GOAL OF THE EXERCISE →
Convert each line of the data below into a JSON list of strings, one string per line, omitting any blank lines.

GIVEN MATERIAL →

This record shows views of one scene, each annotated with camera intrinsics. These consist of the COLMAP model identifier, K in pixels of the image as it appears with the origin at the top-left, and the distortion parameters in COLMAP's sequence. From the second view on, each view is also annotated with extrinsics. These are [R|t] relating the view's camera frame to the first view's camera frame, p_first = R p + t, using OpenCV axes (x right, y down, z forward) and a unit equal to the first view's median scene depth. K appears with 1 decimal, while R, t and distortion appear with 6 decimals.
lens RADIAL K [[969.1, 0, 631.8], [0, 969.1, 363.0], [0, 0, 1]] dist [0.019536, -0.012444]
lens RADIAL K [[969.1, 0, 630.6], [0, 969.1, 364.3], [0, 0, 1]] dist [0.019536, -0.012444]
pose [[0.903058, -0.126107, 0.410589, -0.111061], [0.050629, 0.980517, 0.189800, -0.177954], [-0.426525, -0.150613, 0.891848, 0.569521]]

ANSWER SECTION →
[
  "This record shows views of one scene, each annotated with camera intrinsics. These consist of the COLMAP model identifier, K in pixels of the image as it appears with the origin at the top-left, and the distortion parameters in COLMAP's sequence. From the second view on, each view is also annotated with extrinsics. These are [R|t] relating the view's camera frame to the first view's camera frame, p_first = R p + t, using OpenCV axes (x right, y down, z forward) and a unit equal to the first view's median scene depth. K appears with 1 decimal, while R, t and distortion appear with 6 decimals.",
  "lens RADIAL K [[969.1, 0, 631.8], [0, 969.1, 363.0], [0, 0, 1]] dist [0.019536, -0.012444]",
  "lens RADIAL K [[969.1, 0, 630.6], [0, 969.1, 364.3], [0, 0, 1]] dist [0.019536, -0.012444]",
  "pose [[0.903058, -0.126107, 0.410589, -0.111061], [0.050629, 0.980517, 0.189800, -0.177954], [-0.426525, -0.150613, 0.891848, 0.569521]]"
]